Weg met onderscheid tussen hoog en laag

De kloof tussen laag- en hoogopgeleid verdwijnt nooit, las ik vorige week in de krant. Ik ergerde me aan die kop. Het zal mijn lage afkomst wel zijn.

Mijn grootouders van moederskant zijn niet-opgeleid: een baggeraar en een hulp in de huishouding. Opa Rein zat vol met raadsels en rijmpjes, oma Trijntje kon alles. Met minimale middelen een twaalftal kinderen voeden en kleden, in oorlogstijd de baby van de zieke buurvrouw zogen, alle klein- en achterkleinkinderen vijf gulden en een koetjesreep op hun verjaardag geven. U merkt al: ik heb ze hoog zitten.

Mijn moeder is laagopgeleid, maar haar ambitie was hoog. Een verkering werd uitgemaakt omdat ze wilde doorleren: A-verpleging, kraamopleiding, wijkopleiding. Tijdens haar eerste twee zwangerschappen stond ze voor de klas.

‘Ik besef nu dat laagopgeleid een mislukt eufemisme is voor hen die niet hebben, voor ontevredenen, kwetsbaren en mislukten’

Oma Co van vaderszijde had geen opleiding maar deed tot aan haar dood vijfsterrencryptogrammen. Opa Henk veranderde de slachterij-aan-huis van zijn vader in een moderne slagerswinkel. Mijn vader deed de regionale slagersvakopleiding, verdiepte zich in de avonduren in marketing en economie, en vloog na zijn pensioen de wereld over om zijn inzichten over marketing en hygiëne te delen met opstartende slagersbedrijven.

Op zijn werkkamer zit ik te schrijven tussen vakliteratuur (Vleesvee: een Nieuw Perspectief), christelijke lectuur (De Duisternis Voorstellen als Licht) en non-fictie (De Opmars van de Robot). Hij komt binnen, vraagt waar ik mee bezig ben. Een stukje over de maatschappelijke kloof tussen hoog- en laagopgeleiden, zeg ik. Mijn vader pakt het boek Veenbrand uit zijn kast. ‘Kim Putters vindt dat het onderscheid tussen hoog en laag discriminatie is.’

Ik vraag wat hij er zelf van vindt.
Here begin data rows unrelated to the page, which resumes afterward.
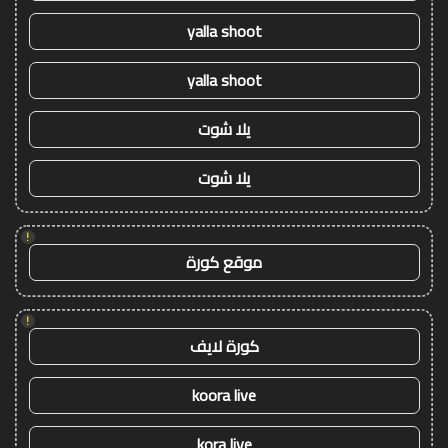
yalla shoot
yalla shoot
يلا شوت
يلا شوت
!
موقع كورة
!
كورة لايف
koora live
kora live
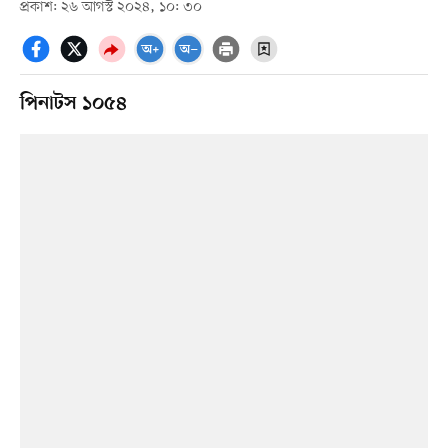
প্রকাশ: ২৬ আগস্ট ২০২৪, ১০: ৩০
পিনাটস ১০৫৪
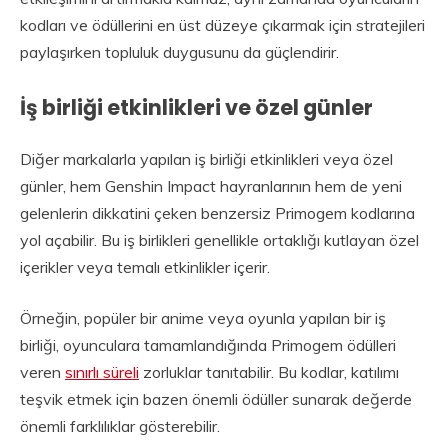
kodları ve ödüllerini en üst düzeye çıkarmak için stratejileri
paylaşırken topluluk duygusunu da güçlendirir.
İş birliği etkinlikleri ve özel günler
Diğer markalarla yapılan iş birliği etkinlikleri veya özel
günler, hem Genshin Impact hayranlarının hem de yeni
gelenlerin dikkatini çeken benzersiz Primogem kodlarına
yol açabilir. Bu iş birlikleri genellikle ortaklığı kutlayan özel
içerikler veya temalı etkinlikler içerir.
Örneğin, popüler bir anime veya oyunla yapılan bir iş
birliği, oyunculara tamamlandığında Primogem ödülleri
veren
sınırlı süreli
zorluklar tanıtabilir. Bu kodlar, katılımı
teşvik etmek için bazen önemli ödüller sunarak değerde
önemli farklılıklar gösterebilir.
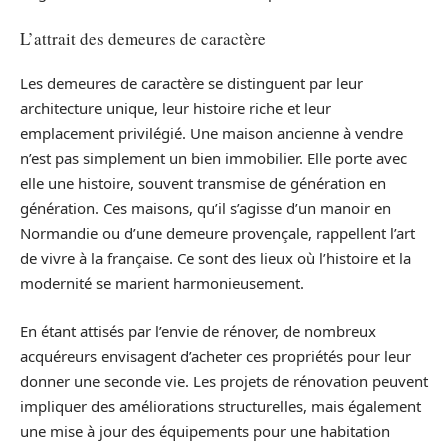
L’attrait des demeures de caractère
Les demeures de caractère se distinguent par leur
architecture unique, leur histoire riche et leur
emplacement privilégié. Une maison ancienne à vendre
n’est pas simplement un bien immobilier. Elle porte avec
elle une histoire, souvent transmise de génération en
génération. Ces maisons, qu’il s’agisse d’un manoir en
Normandie ou d’une demeure provençale, rappellent l’art
de vivre à la française. Ce sont des lieux où l’histoire et la
modernité se marient harmonieusement.
En étant attisés par l’envie de rénover, de nombreux
acquéreurs envisagent d’acheter ces propriétés pour leur
donner une seconde vie. Les projets de rénovation peuvent
impliquer des améliorations structurelles, mais également
une mise à jour des équipements pour une habitation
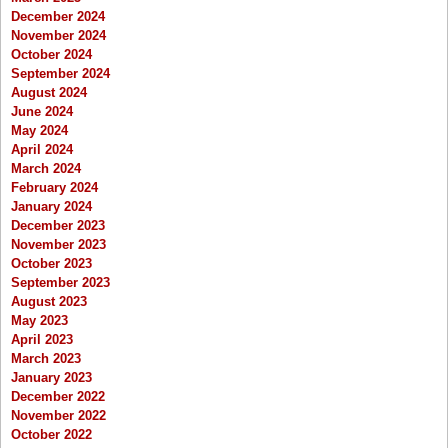
December 2024
November 2024
October 2024
September 2024
August 2024
June 2024
May 2024
April 2024
March 2024
February 2024
January 2024
December 2023
November 2023
October 2023
September 2023
August 2023
May 2023
April 2023
March 2023
January 2023
December 2022
November 2022
October 2022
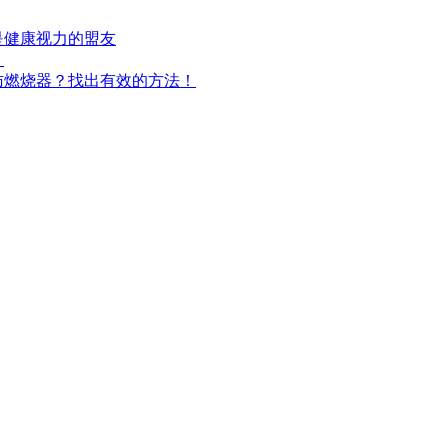
是健康视力的盟友
！
肪燃烧器？找出有效的方法！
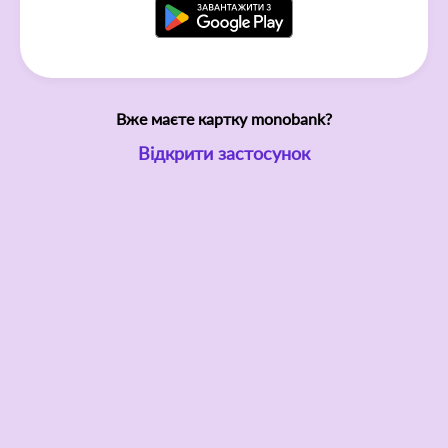
Вже маєте картку monobank?
Відкрити застосунок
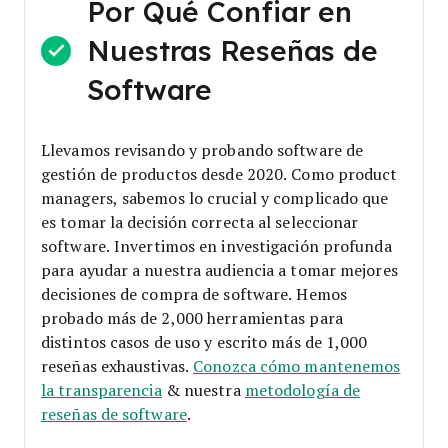
Por Qué Confiar en
Nuestras Reseñas de
Software
Llevamos revisando y probando software de
gestión de productos desde 2020. Como product
managers, sabemos lo crucial y complicado que
es tomar la decisión correcta al seleccionar
software.
Invertimos en investigación profunda
para ayudar a nuestra audiencia a tomar mejores
decisiones de compra de software. Hemos
probado más de 2,000 herramientas para
distintos casos de uso y escrito más de 1,000
reseñas exhaustivas.
Conozca cómo mantenemos
la transparencia
& nuestra
metodología de
reseñas de software
.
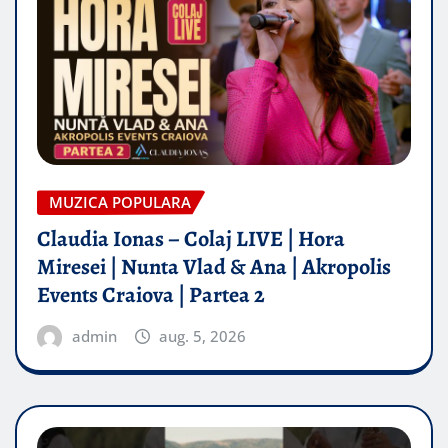
MUZICA POPULARA
Claudia Ionas – Colaj LIVE | Hora
Miresei | Nunta Vlad & Ana | Akropolis
Events Craiova | Partea 2
admin
aug. 5, 2026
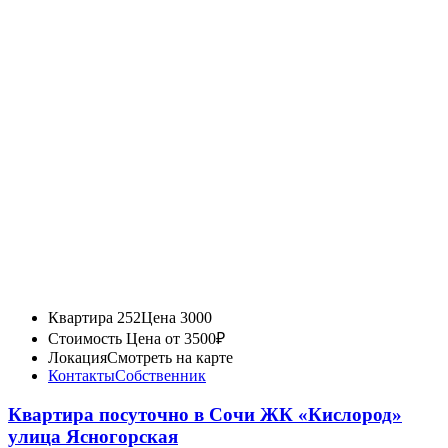
Квартира 252
Цена 3000
Стоимость
Цена от 3500₽
Локация
Смотреть на карте
Контакты
Собственник
Квартира посуточно в Сочи ЖК «Кислород»
улица Ясногорская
Hij wijst naar een rijtje dissertaties van promovendi aan de nabijgelegen universiteit. Zij kwamen altijd op koopavond in de winkel over hun voortgang vertellen. ‘Je hebt hoogopgeleiden die beseffen dat ze maar een deeltje van de wetenschap beheersen. En er zijn eenvoudige mensen die het hoogste woord hebben. Het gaat erom wat je inbrengt in de maatschappij, wat je doet, zegt hij.’ Mijn op papier laagopgeleide vader knipoogt. ‘Je moet een beetje op de hoogte blijven.’

Mijn voorgeslacht redde zich met hun lage opleiding. Ik besef nu dat laagopgeleid een mislukt eufemisme is voor hen die niet hebben, voor ontevredenen, kwetsbaren en mislukten. We hebben nieuwe woorden nodig, die gaan over voldoening, waardering, ergens bij horen. Tot die tijd maakt een onderscheid tussen hoog en laag de kloof alleen maar groter.